Lucy huffed. Then he pulled back enough to meet my eyes. “I’m sorry about your Nana. And your ass of a dad. You deserve better than what he’s doing to you.”

“I know.” I smiled. “But thank you for saying that. For listening to me.”

Lucy softened, his cheeks still pink—whether from the cold or from his shyness, I wasn’t sure.

“How about we think about something else?” I suggested, sliding my hand along his jaw to thread my fingers into the hair at the base of his skull.

Lucy let me tilt his head back further. “Something else? You don’t want us to figure out how to get rid of your dad?”

“No.” I shook my head. “I don’t want to think about him anymore.”

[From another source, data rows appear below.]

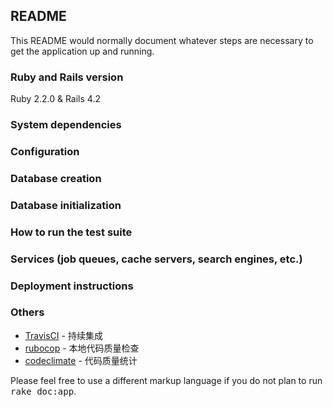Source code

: ## README

This README would normally document whatever steps are necessary to get the
application up and running.

### Ruby and Rails version

Ruby 2.2.0 & Rails 4.2

### System dependencies

### Configuration

### Database creation

### Database initialization

### How to run the test suite

### Services (job queues, cache servers, search engines, etc.)

### Deployment instructions

### Others

* [TravisCI](https://travis-ci.org/wjp2013/SmartShop) - 持续集成
* [rubocop](https://github.com/bbatsov/rubocop) - 本地代码质量检查
* [codeclimate](https://codeclimate.com/github/wjp2013/SmartShop) - 代码质量统计

Please feel free to use a different markup language if you do not plan to run
<tt>rake doc:app</tt>.
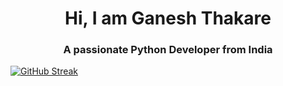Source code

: <h1 align="center"> Hi, I am Ganesh Thakare </h1>
<h3 align="center"> A passionate Python Developer from India</h3>

[![GitHub Streak](https://streak-stats.demolab.com?user=thakareganesh&theme=onedark&date_format=M%20j%5B%2C%20Y%5D)](https://git.io/streak-stats)

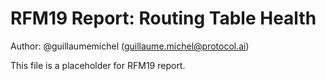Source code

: # RFM19 Report: Routing Table Health

Author: @guillaumemichel (guillaume.michel@protocol.ai)

This file is a placeholder for RFM19 report.
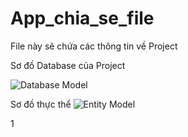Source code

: 
# App_chia_se_file

File này sẽ chứa các thông tin về Project

Sơ đồ Database của Project

![Database Model](https://i.imgur.com/Pkinuyc.png)

Sơ đồ thực thể
![Entity Model](https://imgur.com/oKNZ1gJ.png)

1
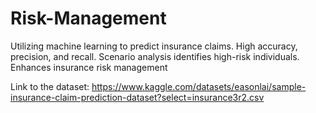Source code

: # Risk-Management
Utilizing machine learning to predict insurance claims. High accuracy, precision, and recall. Scenario analysis identifies high-risk individuals. Enhances insurance risk management


Link to the dataset:
https://www.kaggle.com/datasets/easonlai/sample-insurance-claim-prediction-dataset?select=insurance3r2.csv
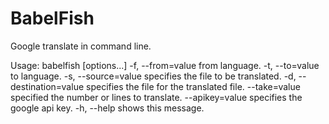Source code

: # BabelFish

Google translate in command line.

Usage: babelfish [options...] <text>
  -f, --from=value           from language.
  -t, --to=value             to language.
  -s, --source=value         specifies the file to be translated.
  -d, --destination=value    specifies the file for the translated file.
      --take=value           specified the number or lines to translate.
      --apikey=value         specifies the google api key.
  -h, --help                 shows this message.
  
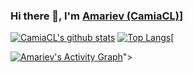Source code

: ### Hi there 👋, I'm [Amariev (CamiaCL)](https://github.com/CamiaCL)]

<!--
**CamiaCL/CamiaCL** is a ✨ _special_ ✨ repository because its `README.md` (this file) appears on your GitHub profile.

Here are some ideas to get you started:

- 🔭 I’m currently working on ...
- 🌱 I’m currently learning ...
- 👯 I’m looking to collaborate on ...
- 🤔 I’m looking for help with ...
- 💬 Ask me about ...
- 📫 How to reach me: ...
- 😄 Pronouns: ...
- ⚡ Fun fact: ...
-->

[![CamiaCL's github stats](https://github-readme-stats.vercel.app/api?username=CamiaCL&show_icons=true&theme=merko)](https://github.com/CamiaCL)
[![Top Langs](https://github-readme-stats.vercel.app/api/top-langs/?username=CamiaCL&layout=compact&theme=merko)](https://github.com/anuraghazra/github-readme-stats)[

<a href="https://github.com/CamiaCL/github-readme-activity-graph"><img alt="Amariev's Activity Graph" src="https://denvercoder1-activity-graph.herokuapp.com/graph/?username=CamiaCL&bg_color=1F222E&color=F8D866&line=F85D7F&point=FFFFFF&hide_border=true" /></a>">
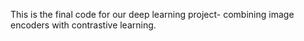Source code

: This is the final code for our deep learning project- combining image encoders with contrastive learning.
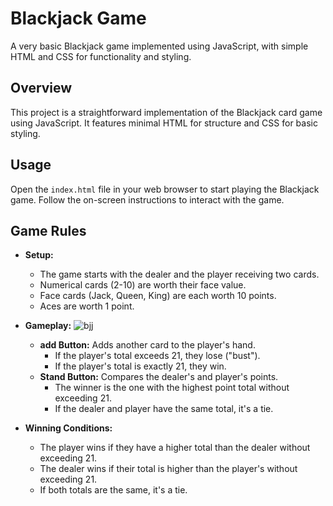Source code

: # Blackjack Game

A very basic Blackjack game implemented using JavaScript, with simple HTML and CSS for functionality and styling.

## Overview

This project is a straightforward implementation of the Blackjack card game using JavaScript. It features minimal HTML for structure and CSS for basic styling.

## Usage

Open the `index.html` file in your web browser to start playing the Blackjack game. Follow the on-screen instructions to interact with the game.

## Game Rules

- **Setup:**
  - The game starts with the dealer and the player receiving two cards.
  - Numerical cards (2-10) are worth their face value.
  - Face cards (Jack, Queen, King) are each worth 10 points.
  - Aces are worth 1 point.

- **Gameplay:**
  ![bjj](https://github.com/badrinarayanms/Black-Jack-Game/assets/137931415/6f167e12-f517-4baa-81a5-1e72b6091f1a)


  - **add Button:** Adds another card to the player's hand.
    - If the player's total exceeds 21, they lose ("bust").
    - If the player's total is exactly 21, they win.
  - **Stand Button:** Compares the dealer's and player's points.
    - The winner is the one with the highest point total without exceeding 21.
    - If the dealer and player have the same total, it's a tie.

- **Winning Conditions:**
  - The player wins if they have a higher total than the dealer without exceeding 21.
  - The dealer wins if their total is higher than the player's without exceeding 21.
  - If both totals are the same, it's a tie.


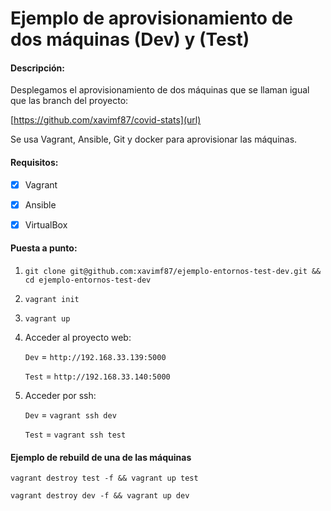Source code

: # Ejemplo de aprovisionamiento de dos máquinas (Dev) y (Test)

#### Descripción:

Desplegamos el aprovisionamiento de dos máquinas que se llaman igual que las branch del proyecto:

[https://github.com/xavimf87/covid-stats](url)

Se usa Vagrant, Ansible, Git y docker para aprovisionar las máquinas.


#### Requisitos:

  
- [x] Vagrant
- [x] Ansible
- [x] VirtualBox



#### Puesta a punto:

1. `git clone git@github.com:xavimf87/ejemplo-entornos-test-dev.git && cd ejemplo-entornos-test-dev`

2. `vagrant init`

3. `vagrant up`

4. Acceder al proyecto web:

   `Dev` = `http://192.168.33.139:5000`

   `Test` = `http://192.168.33.140:5000`
5. Acceder por ssh:

   `Dev` = `vagrant ssh dev`

   `Test` = `vagrant ssh test`

#### Ejemplo de rebuild de una de las máquinas

`vagrant destroy test -f && vagrant up test`

`vagrant destroy dev -f && vagrant up dev`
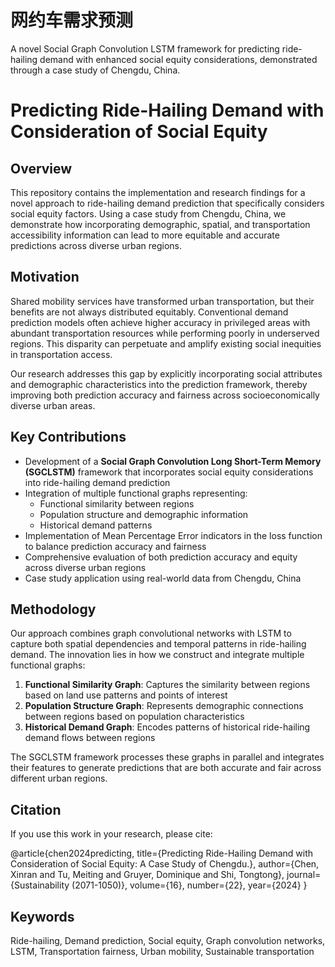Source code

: # 网约车需求预测
A novel Social Graph Convolution LSTM framework for predicting ride-hailing demand with enhanced social equity considerations, demonstrated through a case study of Chengdu, China.

# Predicting Ride-Hailing Demand with Consideration of Social Equity

## Overview

This repository contains the implementation and research findings for a novel approach to ride-hailing demand prediction that specifically considers social equity factors. Using a case study from Chengdu, China, we demonstrate how incorporating demographic, spatial, and transportation accessibility information can lead to more equitable and accurate predictions across diverse urban regions.

## Motivation

Shared mobility services have transformed urban transportation, but their benefits are not always distributed equitably. Conventional demand prediction models often achieve higher accuracy in privileged areas with abundant transportation resources while performing poorly in underserved regions. This disparity can perpetuate and amplify existing social inequities in transportation access.

Our research addresses this gap by explicitly incorporating social attributes and demographic characteristics into the prediction framework, thereby improving both prediction accuracy and fairness across socioeconomically diverse urban areas.

## Key Contributions

- Development of a **Social Graph Convolution Long Short-Term Memory (SGCLSTM)** framework that incorporates social equity considerations into ride-hailing demand prediction
- Integration of multiple functional graphs representing:
  - Functional similarity between regions
  - Population structure and demographic information
  - Historical demand patterns
- Implementation of Mean Percentage Error indicators in the loss function to balance prediction accuracy and fairness
- Comprehensive evaluation of both prediction accuracy and equity across diverse urban regions
- Case study application using real-world data from Chengdu, China

## Methodology

Our approach combines graph convolutional networks with LSTM to capture both spatial dependencies and temporal patterns in ride-hailing demand. The innovation lies in how we construct and integrate multiple functional graphs:

1. **Functional Similarity Graph**: Captures the similarity between regions based on land use patterns and points of interest
2. **Population Structure Graph**: Represents demographic connections between regions based on population characteristics
3. **Historical Demand Graph**: Encodes patterns of historical ride-hailing demand flows between regions

The SGCLSTM framework processes these graphs in parallel and integrates their features to generate predictions that are both accurate and fair across different urban regions.

## Citation

If you use this work in your research, please cite:

@article{chen2024predicting,
  title={Predicting Ride-Hailing Demand with Consideration of Social Equity: A Case Study of Chengdu.},
  author={Chen, Xinran and Tu, Meiting and Gruyer, Dominique and Shi, Tongtong},
  journal={Sustainability (2071-1050)},
  volume={16},
  number={22},
  year={2024}
}

## Keywords

Ride-hailing, Demand prediction, Social equity, Graph convolution networks, LSTM, Transportation fairness, Urban mobility, Sustainable transportation
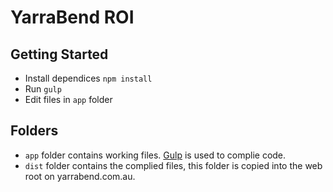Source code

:# YarraBend ROI


## Getting Started
* Install dependices `npm install`
* Run `gulp`
* Edit files in `app` folder

## Folders
* `app` folder contains working files. [Gulp](http://gulpjs.com) is used to complie code.
* `dist` folder contains the complied files, this folder is copied into the web root on yarrabend.com.au.


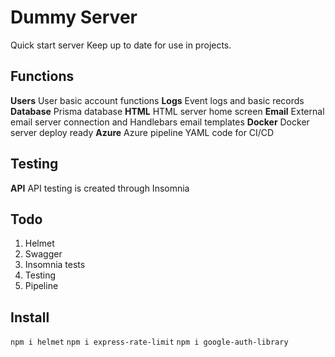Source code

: # Dummy Server

Quick start server 
Keep up to date for use in projects.

## Functions

**Users** User basic account functions
**Logs** Event logs and basic records
**Database** Prisma database
**HTML** HTML server home screen
**Email** External email server connection and Handlebars email templates
**Docker** Docker server deploy ready
**Azure** Azure pipeline YAML code for CI/CD

## Testing

**API** API testing is created through Insomnia

## Todo

1. Helmet
2. Swagger
3. Insomnia tests
4. Testing
5. Pipeline

## Install

`npm i helmet`
`npm i express-rate-limit`
`npm i google-auth-library`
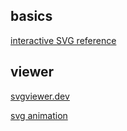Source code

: ## basics
[interactive SVG reference](https://fffuel.co/sssvg/)

## viewer
[svgviewer.dev](https://www.svgviewer.dev/)

[svg animation](https://www.smashingmagazine.com/2023/01/svg-customization-animation-practical-guide/)
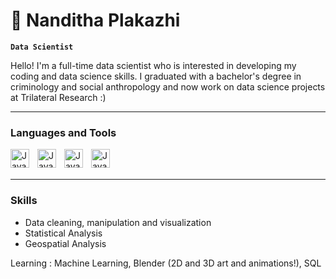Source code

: # 👋 Nanditha Plakazhi

**`Data Scientist`**

Hello! I'm a full-time data scientist who is interested in developing my coding and data science skills. I graduated with a bachelor's degree in criminology and social anthropology and now work on data science projects at Trilateral Research :) 

---

### Languages and Tools

<img align="left" alt = "Java" width = "30px" style="padding-right:10px;" src="https://cdn.jsdelivr.net/gh/devicons/devicon@latest/icons/python/python-plain-wordmark.svg" />
<img align="left" alt = "Java" width = "30px" style="padding-right:10px;" src="https://cdn.jsdelivr.net/gh/devicons/devicon@latest/icons/rstudio/rstudio-original.svg" />
<img align="left" alt = "Java" width = "30px" style="padding-right:10px;" src="https://cdn.jsdelivr.net/gh/devicons/devicon@latest/icons/jupyter/jupyter-original-wordmark.svg" />
<img align="left" alt = "Java" width = "30px" style="padding-right:10px;" src="https://cdn.jsdelivr.net/gh/devicons/devicon@latest/icons/docker/docker-original-wordmark.svg" />
<br>
<br>

---

### Skills
- Data cleaning, manipulation and visualization
- Statistical Analysis
- Geospatial Analysis

Learning : Machine Learning, Blender (2D and 3D art and animations!), SQL
          

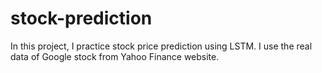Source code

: # stock-prediction

In this project, I practice stock price prediction using LSTM. I use the real data of Google stock from Yahoo Finance website.
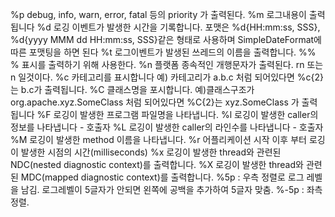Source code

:  %p  debug, info, warn, error, fatal 등의 priority 가 출력된다.
	 %m  로그내용이 출력됩니다
	 %d  로깅 이벤트가 발생한 시간을 기록합니다.
	   포맷은 %d{HH:mm:ss, SSS}, %d{yyyy MMM dd HH:mm:ss, SSS}같은 형태로 사용하며 SimpleDateFormat에 따른 포맷팅을 하면 된다
	 %t  로그이벤트가 발생된 쓰레드의 이름을 출력합니다.
	 %%  % 표시를 출력하기 위해 사용한다.
	 %n  플랫폼 종속적인 개행문자가 출력된다. rn 또는 n 일것이다.
	 %c  카테고리를 표시합니다
	   예) 카테고리가 a.b.c 처럼 되어있다면 %c{2}는 b.c가 출력됩니다.
	 %C  클래스명을 포시합니다.
	   예)클래스구조가 org.apache.xyz.SomeClass 처럼 되어있다면 %C{2}는 xyz.SomeClass 가 출력됩니다
	 %F  로깅이 발생한 프로그램 파일명을 나타냅니다.
	 %l  로깅이 발생한 caller의 정보를 나타냅니다 - 호출자
	 %L  로깅이 발생한 caller의 라인수를 나타냅니다 - 호출자
	 %M  로깅이 발생한 method 이름을 나타냅니다.
	 %r  어플리케이션 시작 이후 부터 로깅이 발생한 시점의 시간(milliseconds)
	 %x  로깅이 발생한 thread와 관련된 NDC(nested diagnostic context)를 출력합니다.
	 %X  로깅이 발생한 thread와 관련된 MDC(mapped diagnostic context)를 출력합니다.
	 %5p : 우측 정렬로 로그 레벨을 남김. 로그레벨이 5글자가 안되면 왼쪽에 공백을 추가하여 5글자 맞춤.
	 %-5p : 좌측 정렬.

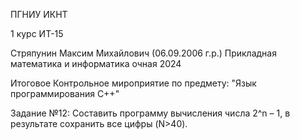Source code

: ПГНИУ ИКНТ 

1 курс ИТ-15 

Стряпунин Максим Михайлович (06.09.2006 г.р.) Прикладная математика и информатика очная 2024

Итоговое Контрольное мироприятие по предмету: "Язык программирования С++"

Задание №12:
Составить программу вычисления числа 2^n – 1, в результате сохранить все цифры (N>40).
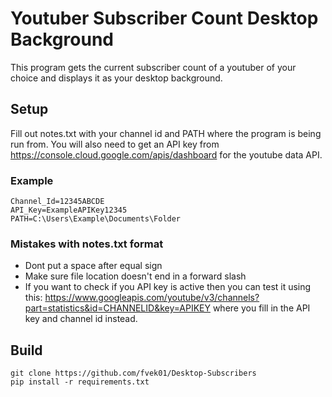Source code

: # Youtuber Subscriber Count Desktop Background

This program gets the current subscriber count of a youtuber of your choice and displays it as your desktop background.

## Setup

Fill out notes.txt with your channel id and PATH where the program is being run from.
You will also need to get an API key from https://console.cloud.google.com/apis/dashboard for the youtube data API.

### Example
    Channel_Id=12345ABCDE
    API_Key=ExampleAPIKey12345
    PATH=C:\Users\Example\Documents\Folder
    
### Mistakes with notes.txt format

- Dont put a space after equal sign
- Make sure file location doesn't end in a forward slash
- If you want to check if you API key is active then you can test it using this:
https://www.googleapis.com/youtube/v3/channels?part=statistics&id=CHANNELID&key=APIKEY
where you fill in the API key and channel id instead.
## Build
    git clone https://github.com/fvek01/Desktop-Subscribers
    pip install -r requirements.txt

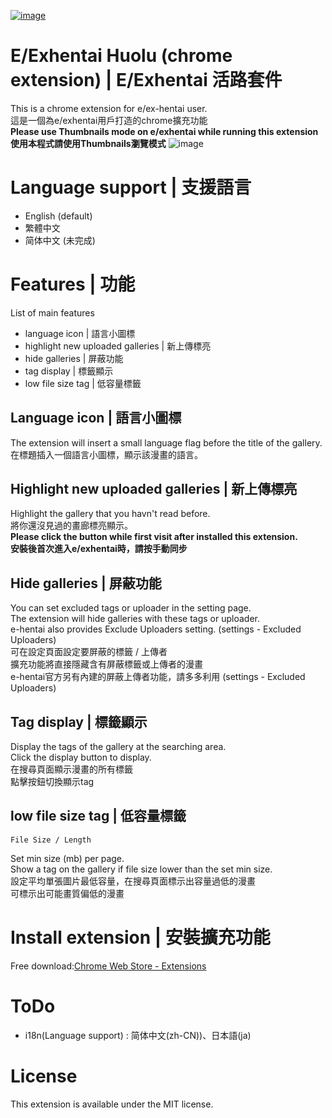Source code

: [![image](https://github.com/chuang861012/exhentai-huolu-chrome_extension/blob/master/md_res/LOGO.png)](https://chrome.google.com/webstore/detail/eexhentai-huolu-tools/kjciejplcemabaonmonjjjbloofpeena)
# E/Exhentai Huolu (chrome extension) | E/Exhentai 活路套件
This is a chrome extension for e/ex-hentai user.   
這是一個為e/exhentai用戶打造的chrome擴充功能   
**Please use Thumbnails mode on e/exhentai while running this extension**   
**使用本程式請使用Thumbnails瀏覽模式**
![image](https://github.com/chuang861012/exhentai-huolu-chrome_extension/blob/master/md_res/demo.gif)
# Language support | 支援語言
- English (default)
- 繁體中文
- 简体中文 (未完成)
# Features | 功能
List of main features
- language icon | 語言小圖標
- highlight new uploaded galleries | 新上傳標亮
- hide galleries | 屏蔽功能
- tag display | 標籤顯示
- low file size tag | 低容量標籤
## Language icon | 語言小圖標
The extension will insert a small language flag before the title of the gallery.   
在標題插入一個語言小圖標，顯示該漫畫的語言。
## Highlight new uploaded galleries | 新上傳標亮
Highlight the gallery that you havn't read before.   
將你還沒見過的畫廊標亮顯示。   
**Please click the button while first visit after installed this extension.**   
**安裝後首次進入e/exhentai時，請按手動同步**
## Hide galleries | 屏蔽功能
You can set excluded tags or uploader in the setting page.   
The extension will hide galleries with these tags or uploader.   
e-hentai also provides Exclude Uploaders setting. (settings - Excluded Uploaders)   
可在設定頁面設定要屏蔽的標籤 / 上傳者   
擴充功能將直接隱藏含有屏蔽標籤或上傳者的漫畫   
e-hentai官方另有內建的屏蔽上傳者功能，請多多利用 (settings - Excluded Uploaders)
## Tag display | 標籤顯示
Display the tags of the gallery at the searching area.   
Click the display button to display.  
在搜尋頁面顯示漫畫的所有標籤   
點擊按鈕切換顯示tag
## low file size tag | 低容量標籤
    File Size / Length
Set min size (mb) per page.  
Show a tag on the gallery if file size lower than the set min size.  
設定平均單張圖片最低容量，在搜尋頁面標示出容量過低的漫畫  
可標示出可能畫質偏低的漫畫

# Install extension | 安裝擴充功能
Free download:[Chrome Web Store - Extensions](https://chrome.google.com/webstore/detail/eexhentai%E6%B4%BB%E8%B7%AF%E5%A5%97%E4%BB%B6%E6%96%B0%E4%B8%8A%E5%82%B3%E6%A8%99%E4%BA%AE%E3%80%81tags%E9%A0%90%E8%A6%BD/kjciejplcemabaonmonjjjbloofpeena)
# ToDo
- i18n(Language support) : 简体中文(zh-CN))、日本語(ja)
# License
This extension is available under the MIT license.
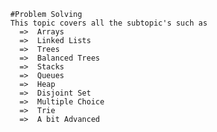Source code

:    
      #Problem Solving
      This topic covers all the subtopic's such as
        =>  Arrays
        =>  Linked Lists
        =>  Trees
        =>  Balanced Trees
        =>  Stacks
        =>  Queues
        =>  Heap
        =>  Disjoint Set
        =>  Multiple Choice
        =>  Trie
        =>  A bit Advanced
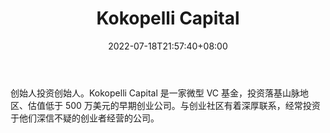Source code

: ﻿---
weight: 
title: "Kokopelli Capital"
description: "创始人投资创始人"
date: 2022-07-18T21:57:40+08:00
lastmod: 2022-07-18T16:45:40+08:00
draft: false
authors: ["浮尘"]
featuredImage: "kokopelli-capital.png"
link: "https://kokopelli.vc/"
tags: ["投资机构","Kokopelli Capital"]
categories: ["navigation"]
navigation: ["投资机构"]
lightgallery: true
toc: true
pinned: false
recommend: false
recommend1: false
---
创始人投资创始人。Kokopelli Capital 是一家微型 VC 基金，投资落基山脉地区、估值低于 500 万美元的早期创业公司。与创业社区有着深厚联系，经常投资于他们深信不疑的创业者经营的公司。
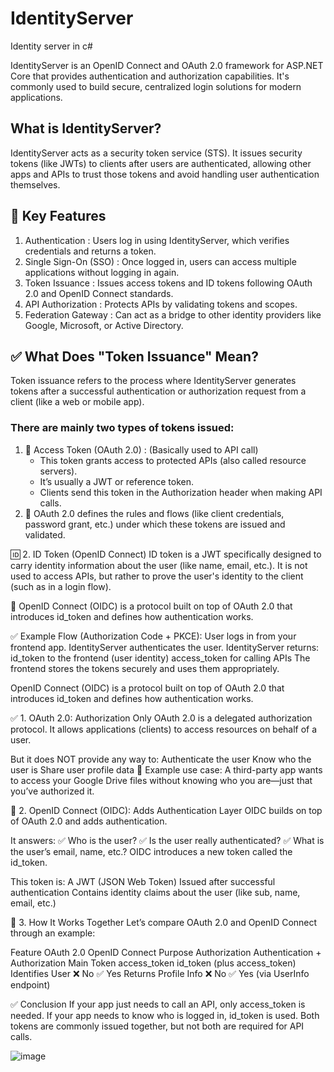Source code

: # IdentityServer
Identity server in c#
<p>IdentityServer is an OpenID Connect and OAuth 2.0 framework for ASP.NET Core that provides authentication and authorization capabilities. It's commonly used to build secure, centralized login solutions for modern applications.</p>

<h2>What is IdentityServer?</h2>
<p>IdentityServer acts as a security token service (STS). It issues security tokens (like JWTs) to clients after users are authenticated, allowing other apps and APIs to trust those tokens and avoid handling user authentication themselves.</p>

<h2>🧰 Key Features</h2>
<ol>
  <li>
    Authentication : Users log in using IdentityServer, which verifies credentials and returns a token.
  </li>
  <li>
    Single Sign-On (SSO) : Once logged in, users can access multiple applications without logging in again.
  </li>
  <li>
    Token Issuance : Issues access tokens and ID tokens following OAuth 2.0 and OpenID Connect standards.
  </li>
  <li>
    API Authorization : Protects APIs by validating tokens and scopes.
  </li>
  <li>
    Federation Gateway : Can act as a bridge to other identity providers like Google, Microsoft, or Active Directory.
  </li>
</ol>

<h2>✅ What Does "Token Issuance" Mean?</h2>
<p>Token issuance refers to the process where IdentityServer generates tokens after a successful authentication or authorization request from a client (like a web or mobile app).</p>

<h3>There are mainly two types of tokens issued:</h3>
<ol>
  <li>
    🔑 Access Token (OAuth 2.0) : (Basically used to API call)
    <ul>
      <li>This token grants access to protected APIs (also called resource servers).</li>
      <li>It’s usually a JWT or reference token.</li>
      <li>Clients send this token in the Authorization header when making API calls.</li>
    </ul>
  </li>
  <li>🧠 OAuth 2.0 defines the rules and flows (like client credentials, password grant, etc.) under which these tokens are issued and validated.</li>
</ol>






🆔 2. ID Token (OpenID Connect)
ID token is a JWT specifically designed to carry identity information about the user (like name, email, etc.).
It is not used to access APIs, but rather to prove the user's identity to the client (such as in a login flow).

🧠 OpenID Connect (OIDC) is a protocol built on top of OAuth 2.0 that introduces id_token and defines how authentication works.

✅ Example Flow (Authorization Code + PKCE):
User logs in from your frontend app.
IdentityServer authenticates the user.
IdentityServer returns:
id_token to the frontend (user identity)
access_token for calling APIs
The frontend stores the tokens securely and uses them appropriately.

OpenID Connect (OIDC) is a protocol built on top of OAuth 2.0 that introduces id_token and defines how authentication works.

✅ 1. OAuth 2.0: Authorization Only
OAuth 2.0 is a delegated authorization protocol. It allows applications (clients) to access resources on behalf of a user.

But it does NOT provide any way to:
Authenticate the user
Know who the user is
Share user profile data
🧠 Example use case:
A third-party app wants to access your Google Drive files without knowing who you are—just that you’ve authorized it.

🧾 2. OpenID Connect (OIDC): Adds Authentication Layer
OIDC builds on top of OAuth 2.0 and adds authentication.

It answers:
✅ Who is the user?
✅ Is the user really authenticated?
✅ What is the user’s email, name, etc.?
OIDC introduces a new token called the id_token.

This token is:
A JWT (JSON Web Token)
Issued after successful authentication
Contains identity claims about the user (like sub, name, email, etc.)

🔐 3. How It Works Together
Let’s compare OAuth 2.0 and OpenID Connect through an example:

Feature	OAuth 2.0	OpenID Connect
Purpose	Authorization	Authentication + Authorization
Main Token	access_token	id_token (plus access_token)
Identifies User	❌ No	✅ Yes
Returns Profile Info	❌ No	✅ Yes (via UserInfo endpoint)

✅ Conclusion
If your app just needs to call an API, only access_token is needed.
If your app needs to know who is logged in, id_token is used.
Both tokens are commonly issued together, but not both are required for API calls.

![image](https://github.com/user-attachments/assets/8ebcc38d-e0ec-4a86-861d-8e668020ba0d)

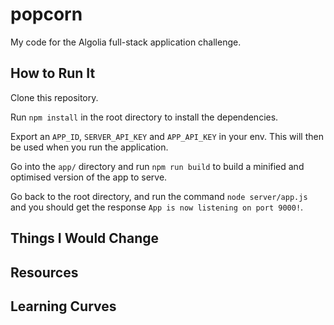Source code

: # popcorn

My code for the Algolia full-stack application challenge.

## How to Run It

Clone this repository. 

Run `npm install` in the root directory to install the dependencies. 

Export an `APP_ID`, `SERVER_API_KEY` and `APP_API_KEY` in your env. This will then be used when you run the application.

Go into the `app/` directory and run `npm run build` to build a minified and optimised version of the app to serve.

Go back to the root directory, and run the command `node server/app.js` and you should get the response `App is now listening on port 9000!`.

## Things I Would Change

## Resources

## Learning Curves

“But surely there’s something we can do–”

“I said no, Lucy.” I tugged his hair sharply.

Lucy gasped. His hands stilled against my stomach, his eyes searching mine, before he swallowed roughly. “You’re trying to distract me.”

I leaned down to nip at his throat. “Is it working?”

I traced the top hem of his pants, then dipped just below them on his lower back. Then I bit a bruise into the base of his neck, and I felt him melt, giving me all his weight.